Dans les foyers, les scrupules se révèlent quotidiens, ou presque. Mais en réalité, à quoi sert de culpabiliser, d’avoir des regrets ou de se sentir responsable une fois que le mal est fait ? Ces affects liés au Covid ont-ils quelque chose à dire de nous ? Analyse avec Bergson, Sartre et Arendt.
Bergson : le remords, preuve de notre liberté
Selon Bergson, le remords (entendu comme « regret d’une action accomplie ») est intimement lié à notre sentiment de liberté. C’est parce qu’on est individuellement libre d’aller ou non à une soirée, de se faire tester ou non, que l’on ressent potentiellement des remords. C’est à cette occasion que l’on peut se dire : « Si j’avais su, j’aurais agi autrement », rappelle le philosophe dans ses Leçons de psychologie et de métaphysique (1887). À l’inverse, on ne regrette jamais quelque chose pour lequel on a été forcé, ou qui devait nécessairement se passer. Car, nous dit Bergson : « Comment éprouver de la douleur pour une action accomplie et qui ne pouvait pas ne pas s’accomplir ? » La nécessité et l’aliénation nous épargnent les regrets. Quand on n’a pas le choix, on ne regrette pas : c’est aussi simple que cela. À l’inverse, le remords, même le plus infime et le plus quotidien, nous renvoie impérieusement à notre condition d’être libre.
Sartre : la culpabilité, preuve de l’existence d’autrui
Se sentir coupable, ce n’est pas seulement un rapport entre soi et soi : c’est aussi reconnaître l’existence d’autrui. À ce titre, la culpabilité de contaminer quelqu’un – ou même parfois simplement de le transformer en « cas contact » – prouve que nous avons conscience de ne pas être seul au monde. « C’est en face de l’autre que je suis coupable », écrit Sartre dans L’Être et le Néant (1943). La culpabilité est donc une manière d’attester l’existence du monde, de me prouver chaque jour intimement et moralement que mes gestes n’appartiennent pas qu’à moi, qu’ils peuvent avoir une incidence sur autrui. « Quels que soient nos actes, en effet, poursuit Sartre, c’est dans un monde où il y a déjà l’autre et où je suis de trop par rapport à l’autre, que nous les accomplissons. » La culpabilité nous apprend donc à nous décentrer, en nous mettant face à nos semblables : elle est en ce sens un affect profondément social.
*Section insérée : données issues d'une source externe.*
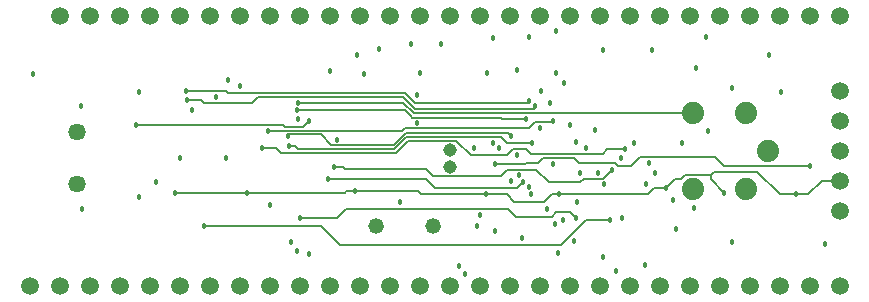
<source format=gbr>
G04 #@! TF.FileFunction,Copper,L3,Inr,Plane*
%FSLAX46Y46*%
G04 Gerber Fmt 4.6, Leading zero omitted, Abs format (unit mm)*
G04 Created by KiCad (PCBNEW 4.0.1-stable) date 2017-03-15 4:54:50 PM*
%MOMM*%
G01*
G04 APERTURE LIST*
%ADD10C,0.100000*%
%ADD11C,1.320800*%
%ADD12C,1.143000*%
%ADD13C,1.879600*%
%ADD14C,1.457960*%
%ADD15C,1.498600*%
%ADD16C,0.457000*%
%ADD17C,0.127000*%
G04 APERTURE END LIST*
D10*
D11*
X148374100Y-111353600D03*
X143548100Y-111353600D03*
D12*
X149771100Y-106324400D03*
X149771100Y-104952800D03*
D13*
X170370500Y-108254800D03*
X170370500Y-101752400D03*
X174891700Y-108254800D03*
X174891700Y-101752400D03*
X176730660Y-105003600D03*
D14*
X118227100Y-103438960D03*
X118227100Y-107838240D03*
D15*
X116751100Y-93573600D03*
X119291100Y-93573600D03*
X121831100Y-93573600D03*
X124371100Y-93573600D03*
X134531100Y-93573600D03*
X137071100Y-93573600D03*
X139611100Y-93573600D03*
X142151100Y-93573600D03*
X144691100Y-93573600D03*
X147231100Y-93573600D03*
X149771100Y-93573600D03*
X131991100Y-93573600D03*
X152311100Y-93573600D03*
X129451100Y-93573600D03*
X154851100Y-93573600D03*
X126911100Y-93573600D03*
X157391100Y-93573600D03*
X159931100Y-93573600D03*
X159931100Y-116433600D03*
X157391100Y-116433600D03*
X154851100Y-116433600D03*
X152311100Y-116433600D03*
X149771100Y-116433600D03*
X147231100Y-116433600D03*
X144691100Y-116433600D03*
X142151100Y-116433600D03*
X139611100Y-116433600D03*
X137071100Y-116433600D03*
X134531100Y-116433600D03*
X131991100Y-116433600D03*
X129451100Y-116433600D03*
X126911100Y-116433600D03*
X162471100Y-93573600D03*
X165011100Y-93573600D03*
X167551100Y-93573600D03*
X170091100Y-93573600D03*
X172631100Y-93573600D03*
X182791100Y-99923600D03*
X175171100Y-93573600D03*
X182791100Y-102463600D03*
X177711100Y-93573600D03*
X182791100Y-105003600D03*
X177711100Y-116433600D03*
X182791100Y-107543600D03*
X175171100Y-116433600D03*
X182791100Y-110083600D03*
X172631100Y-116433600D03*
X170091100Y-116433600D03*
X167551100Y-116433600D03*
X165011100Y-116433600D03*
X162471100Y-116433600D03*
X180251100Y-116433600D03*
X114211100Y-116433600D03*
X180251100Y-93573600D03*
X182791100Y-93573600D03*
X124371100Y-116433600D03*
X121831100Y-116433600D03*
X119291100Y-116433600D03*
X116751100Y-116433600D03*
X182791100Y-116433600D03*
D16*
X130848100Y-105638600D03*
X126911100Y-105638600D03*
X176822100Y-96875600D03*
X124879100Y-107670600D03*
X155867100Y-112369600D03*
X145580100Y-109321600D03*
X160312100Y-112623600D03*
X157518100Y-99923600D03*
X123482100Y-108940600D03*
X134531100Y-109575600D03*
X169456100Y-104368600D03*
X167170100Y-106908600D03*
X140246100Y-104038400D03*
X158661100Y-111226600D03*
X118656100Y-109956600D03*
X118529100Y-101193600D03*
X130000000Y-100425000D03*
X168948100Y-111607600D03*
X127927100Y-101574600D03*
X153600000Y-111775000D03*
X152819100Y-108686600D03*
X141770100Y-108432600D03*
X132626100Y-108559600D03*
X126530100Y-108559600D03*
X159042100Y-108686600D03*
X159423100Y-99288600D03*
X168059100Y-108178600D03*
X179108100Y-108686600D03*
X173012100Y-108559600D03*
X166662100Y-106019600D03*
X173647100Y-112750600D03*
X123482100Y-100050600D03*
X114465100Y-98526600D03*
X146977100Y-100304600D03*
X146977100Y-102641400D03*
X164376100Y-110718600D03*
X164249100Y-105638600D03*
X155486100Y-105384600D03*
X155613100Y-107035600D03*
X158788100Y-94843600D03*
X158788100Y-98399600D03*
X171488100Y-95351600D03*
X156502100Y-95351600D03*
X155486100Y-98145600D03*
X157010100Y-101193600D03*
X127546100Y-100685600D03*
X156502100Y-100812600D03*
X127419100Y-99923600D03*
X130975100Y-99034600D03*
X131991100Y-99542600D03*
X162090100Y-103225600D03*
X161328100Y-104749600D03*
X180251100Y-106273600D03*
X153581100Y-106146600D03*
X136309100Y-112750600D03*
X136055100Y-103733600D03*
X154978100Y-107543600D03*
X154978100Y-103733600D03*
X123228100Y-102844600D03*
X137833100Y-102463600D03*
X139484100Y-107416600D03*
X155994100Y-107670600D03*
X156502100Y-108051600D03*
X156248100Y-102336600D03*
X136817100Y-101574600D03*
X136817100Y-113512600D03*
X136182100Y-104622600D03*
X156756100Y-104368600D03*
X156629100Y-108686600D03*
X166916100Y-96494600D03*
X162725100Y-96494600D03*
X162344100Y-106908600D03*
X160820100Y-106908600D03*
X160566100Y-109321600D03*
X158915100Y-113639600D03*
X159375000Y-110850000D03*
X150533100Y-114782600D03*
X152311100Y-110464600D03*
X151041100Y-115417600D03*
X152057100Y-111353600D03*
X137833100Y-113766600D03*
X137071100Y-110718600D03*
X136944100Y-102336600D03*
X160439100Y-110718600D03*
X181521100Y-112877600D03*
X158026100Y-109956600D03*
X151803100Y-104749600D03*
X153454100Y-95478600D03*
X153962100Y-104749600D03*
X147231100Y-98399600D03*
X152946100Y-98399600D03*
X153454100Y-104368600D03*
X128943100Y-111353600D03*
X163360100Y-110845600D03*
X162725100Y-114020600D03*
X162852100Y-107797600D03*
X168694100Y-109194600D03*
X170472100Y-109829600D03*
X158534100Y-106146600D03*
X163487100Y-106654600D03*
X139992100Y-106400600D03*
X164630100Y-104876600D03*
X133896100Y-104749600D03*
X166281100Y-114655600D03*
X166408100Y-107797600D03*
X163868100Y-115163600D03*
X165392100Y-104368600D03*
X160439100Y-104241600D03*
X171615100Y-103352600D03*
X170599100Y-98018600D03*
X157391100Y-103098600D03*
X159931100Y-102844600D03*
X177838100Y-100050600D03*
X173647100Y-99669600D03*
X158534100Y-102463600D03*
X134404100Y-103352600D03*
X158280100Y-100939600D03*
X146469100Y-95986600D03*
X149009100Y-95986600D03*
X143802100Y-96367600D03*
X141897100Y-96875600D03*
X139611100Y-98272600D03*
X142532100Y-98526600D03*
X136944100Y-100939600D03*
D17*
X154597100Y-108686600D02*
X152819100Y-108686600D01*
X152819100Y-108686600D02*
X147358100Y-108686600D01*
X147358100Y-108686600D02*
X147104100Y-108432600D01*
X147104100Y-108432600D02*
X141770100Y-108432600D01*
X141770100Y-108432600D02*
X141008100Y-108432600D01*
X141008100Y-108432600D02*
X140881100Y-108559600D01*
X140881100Y-108559600D02*
X132626100Y-108559600D01*
X132626100Y-108559600D02*
X126530100Y-108559600D01*
X155232100Y-109321600D02*
X154597100Y-108686600D01*
X157772100Y-109321600D02*
X155232100Y-109321600D01*
X158407100Y-108686600D02*
X157772100Y-109321600D01*
X159042100Y-108686600D02*
X158407100Y-108686600D01*
X166535100Y-108686600D02*
X159042100Y-108686600D01*
X167043100Y-108178600D02*
X166535100Y-108686600D01*
X168059100Y-108178600D02*
X167043100Y-108178600D01*
X169710100Y-107035600D02*
X169329100Y-107416600D01*
X168059100Y-108178600D02*
X168821100Y-107416600D01*
X168821100Y-107416600D02*
X169329100Y-107416600D01*
X169710100Y-107035600D02*
X171869100Y-107035600D01*
X171869100Y-107035600D02*
X172123100Y-106781600D01*
X172123100Y-106781600D02*
X175806100Y-106781600D01*
X175806100Y-106781600D02*
X177711100Y-108686600D01*
X171869100Y-107416600D02*
X171869100Y-107035600D01*
X177711100Y-108686600D02*
X179108100Y-108686600D01*
X173012100Y-108559600D02*
X171869100Y-107416600D01*
X180124100Y-108686600D02*
X179108100Y-108686600D01*
X181267100Y-107543600D02*
X180124100Y-108686600D01*
X182791100Y-107543600D02*
X181267100Y-107543600D01*
X127546100Y-100685600D02*
X128689100Y-100685600D01*
X128689100Y-100685600D02*
X128943100Y-100939600D01*
X128943100Y-100939600D02*
X133007100Y-100939600D01*
X133007100Y-100939600D02*
X133515100Y-100431600D01*
X133515100Y-100431600D02*
X145834100Y-100431600D01*
X145834100Y-100431600D02*
X146850100Y-101447600D01*
X146850100Y-101447600D02*
X154851100Y-101447600D01*
X154851100Y-101447600D02*
X155105100Y-101447600D01*
X155105100Y-101447600D02*
X156883100Y-101447600D01*
X156883100Y-101447600D02*
X157010100Y-101193600D01*
X151676100Y-100939600D02*
X156375100Y-100939600D01*
X156375100Y-100939600D02*
X156502100Y-100812600D01*
X146850100Y-100939600D02*
X151422100Y-100939600D01*
X151422100Y-100939600D02*
X151676100Y-100939600D01*
X131024500Y-100100000D02*
X146010500Y-100100000D01*
X130848100Y-99923600D02*
X131024500Y-100100000D01*
X146010500Y-100100000D02*
X146850100Y-100939600D01*
X127419100Y-99923600D02*
X130848100Y-99923600D01*
X172250100Y-105511600D02*
X165900100Y-105511600D01*
X165900100Y-105511600D02*
X165138100Y-106273600D01*
X165138100Y-106273600D02*
X163995100Y-106273600D01*
X163995100Y-106273600D02*
X163741100Y-106019600D01*
X163741100Y-106019600D02*
X160693100Y-106019600D01*
X160693100Y-106019600D02*
X160312100Y-105638600D01*
X160312100Y-105638600D02*
X157645100Y-105638600D01*
X157645100Y-105638600D02*
X157264100Y-106019600D01*
X157264100Y-106019600D02*
X156248100Y-106019600D01*
X156248100Y-106019600D02*
X156121100Y-106146600D01*
X156121100Y-106146600D02*
X153708100Y-106146600D01*
X153708100Y-106146600D02*
X153581100Y-106146600D01*
X180251100Y-106273600D02*
X179108100Y-106273600D01*
X179108100Y-106273600D02*
X178854100Y-106273600D01*
X178854100Y-106273600D02*
X173012100Y-106273600D01*
X173012100Y-106273600D02*
X172250100Y-105511600D01*
X154978100Y-103733600D02*
X154724100Y-103479600D01*
X154724100Y-103479600D02*
X146088100Y-103479600D01*
X146088100Y-103479600D02*
X145072100Y-104495600D01*
X145072100Y-104495600D02*
X139738100Y-104495600D01*
X139738100Y-104495600D02*
X138849100Y-103606600D01*
X138849100Y-103606600D02*
X136182100Y-103606600D01*
X136182100Y-103606600D02*
X136055100Y-103733600D01*
X135674100Y-102844600D02*
X130086100Y-102844600D01*
X130086100Y-102844600D02*
X123228100Y-102844600D01*
X137325100Y-102971600D02*
X135801100Y-102971600D01*
X135801100Y-102971600D02*
X135674100Y-102844600D01*
X137833100Y-102463600D02*
X137325100Y-102971600D01*
X139484100Y-107416600D02*
X147739100Y-107416600D01*
X147739100Y-107416600D02*
X148501100Y-108178600D01*
X148501100Y-108178600D02*
X155486100Y-108178600D01*
X155486100Y-108178600D02*
X155994100Y-107670600D01*
X156248100Y-102336600D02*
X154216100Y-102336600D01*
X154216100Y-102336600D02*
X154089100Y-102209600D01*
X154089100Y-102209600D02*
X151549100Y-102209600D01*
X146469100Y-102082600D02*
X145961100Y-101574600D01*
X145961100Y-101574600D02*
X136817100Y-101574600D01*
X151549100Y-102209600D02*
X146596100Y-102209600D01*
X146596100Y-102209600D02*
X146469100Y-102082600D01*
X136182100Y-104622600D02*
X136690100Y-104622600D01*
X136690100Y-104622600D02*
X136817100Y-104749600D01*
X136817100Y-104749600D02*
X136944100Y-104876600D01*
X136944100Y-104876600D02*
X145072100Y-104876600D01*
X145072100Y-104876600D02*
X146088100Y-103860600D01*
X146088100Y-103860600D02*
X154089100Y-103860600D01*
X154089100Y-103860600D02*
X154597100Y-104368600D01*
X154597100Y-104368600D02*
X156756100Y-104368600D01*
X137071100Y-110718600D02*
X140246100Y-110718600D01*
X140246100Y-110718600D02*
X141008100Y-109956600D01*
X141008100Y-109956600D02*
X154724100Y-109956600D01*
X154724100Y-109956600D02*
X155359100Y-110591600D01*
X155359100Y-110591600D02*
X158407100Y-110591600D01*
X158407100Y-110591600D02*
X158788100Y-110210600D01*
X158788100Y-110210600D02*
X159931100Y-110210600D01*
X159931100Y-110210600D02*
X160439100Y-110718600D01*
X128943100Y-111353600D02*
X138849100Y-111353600D01*
X138849100Y-111353600D02*
X140500100Y-113004600D01*
X140500100Y-113004600D02*
X159169100Y-113004600D01*
X159169100Y-113004600D02*
X161328100Y-110845600D01*
X161328100Y-110845600D02*
X163360100Y-110845600D01*
X163487100Y-106654600D02*
X162788600Y-107353100D01*
X162788600Y-107353100D02*
X161137600Y-107353100D01*
X161137600Y-107353100D02*
X160820100Y-107670600D01*
X157058100Y-106575600D02*
X154676100Y-106575600D01*
X154676100Y-106575600D02*
X154089100Y-107162600D01*
X148374100Y-107162600D02*
X147739100Y-106527600D01*
X147739100Y-106527600D02*
X140881100Y-106527600D01*
X139992100Y-106400600D02*
X140754100Y-106400600D01*
X140754100Y-106400600D02*
X140881100Y-106527600D01*
X157058100Y-106575600D02*
X158153100Y-107670600D01*
X158153100Y-107670600D02*
X160820100Y-107670600D01*
X148374100Y-107162600D02*
X149009100Y-107162600D01*
X149009100Y-107162600D02*
X153708100Y-107162600D01*
X153708100Y-107162600D02*
X154089100Y-107162600D01*
X164630100Y-104876600D02*
X163106100Y-104876600D01*
X163106100Y-104876600D02*
X162725100Y-105257600D01*
X162725100Y-105257600D02*
X156629100Y-105257600D01*
X156629100Y-105257600D02*
X156248100Y-104876600D01*
X156248100Y-104876600D02*
X155105100Y-104876600D01*
X155105100Y-104876600D02*
X154597100Y-105384600D01*
X154597100Y-105384600D02*
X151549100Y-105384600D01*
X151549100Y-105384600D02*
X150329100Y-104164600D01*
X150329100Y-104164600D02*
X146292100Y-104164600D01*
X146292100Y-104164600D02*
X145276100Y-105180600D01*
X145276100Y-105180600D02*
X135470100Y-105180600D01*
X135470100Y-105180600D02*
X135166100Y-104876600D01*
X133896100Y-104749600D02*
X135039100Y-104749600D01*
X135039100Y-104749600D02*
X135166100Y-104876600D01*
X158534100Y-102463600D02*
X158407100Y-102590600D01*
X158407100Y-102590600D02*
X157010100Y-102590600D01*
X157010100Y-102590600D02*
X156502100Y-103098600D01*
X156502100Y-103098600D02*
X150025100Y-103098600D01*
X150025100Y-103098600D02*
X145961100Y-103098600D01*
X145961100Y-103098600D02*
X145784100Y-103275600D01*
X145784100Y-103275600D02*
X135624100Y-103275600D01*
X134404100Y-103352600D02*
X135547100Y-103352600D01*
X135547100Y-103352600D02*
X135624100Y-103275600D01*
X136944100Y-100939600D02*
X145834100Y-100939600D01*
X145834100Y-100939600D02*
X146723100Y-101828600D01*
X169786300Y-101828600D02*
X170370500Y-101752400D01*
X169786300Y-101828600D02*
X154851100Y-101828600D01*
X154851100Y-101828600D02*
X154597100Y-101828600D01*
X154597100Y-101828600D02*
X154343100Y-101828600D01*
X154343100Y-101828600D02*
X146723100Y-101828600D01*
M02*

</source>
Arendt : la responsabilité, preuve de l’existence d’une citoyenneté politique
Nous ne sommes pas individuellement responsables de l’arrivée du virus. Pourquoi, dans ce cas, devons-nous « prendre nos responsabilités » face à cette crise ? La conférence de Hannah Arendt sur la responsabilité (publiée de manière posthume dans Responsabilité et Jugement, Payot, 2003) nous offre un élément de réponse. Elle y souligne « qu’il existe quelque chose comme la responsabilité pour des choses qu’on n’a pas accomplies ». C’est cette forme de responsabilité qui est mobilisée lors des crises telles que celle que nous connaissons actuellement. Comment distinguer cette responsabilité collective de la culpabilité personnelle ? Cette dernière « est toujours strictement personnelle » et « renvoie à un acte », selon Arendt. Or, nous n’avons pas à être coupables individuellement de ce que nous n’avons pas commis.
Dans le contexte actuel, nous pouvons donc considérer que nous ne sommes pas coupables, mais responsables de l’épidémie. Une manière de bien différencier ce qui relève des processus de culpabilisation des individus, à l’échelle personnelle, de ce qui renvoie à une volonté de responsabiliser l’ensemble des citoyens, en tant que groupe, pour qu’ils agissent individuellement en conséquence (se faire vacciner, respecter les gestes barrières, etc.). Là où la culpabilisation nous pousse à nous flageller, à nous accuser les uns les autres et à nous morfondre sans agir, la responsabilisation renvoie l’ensemble des citoyens à leur pouvoir d’action.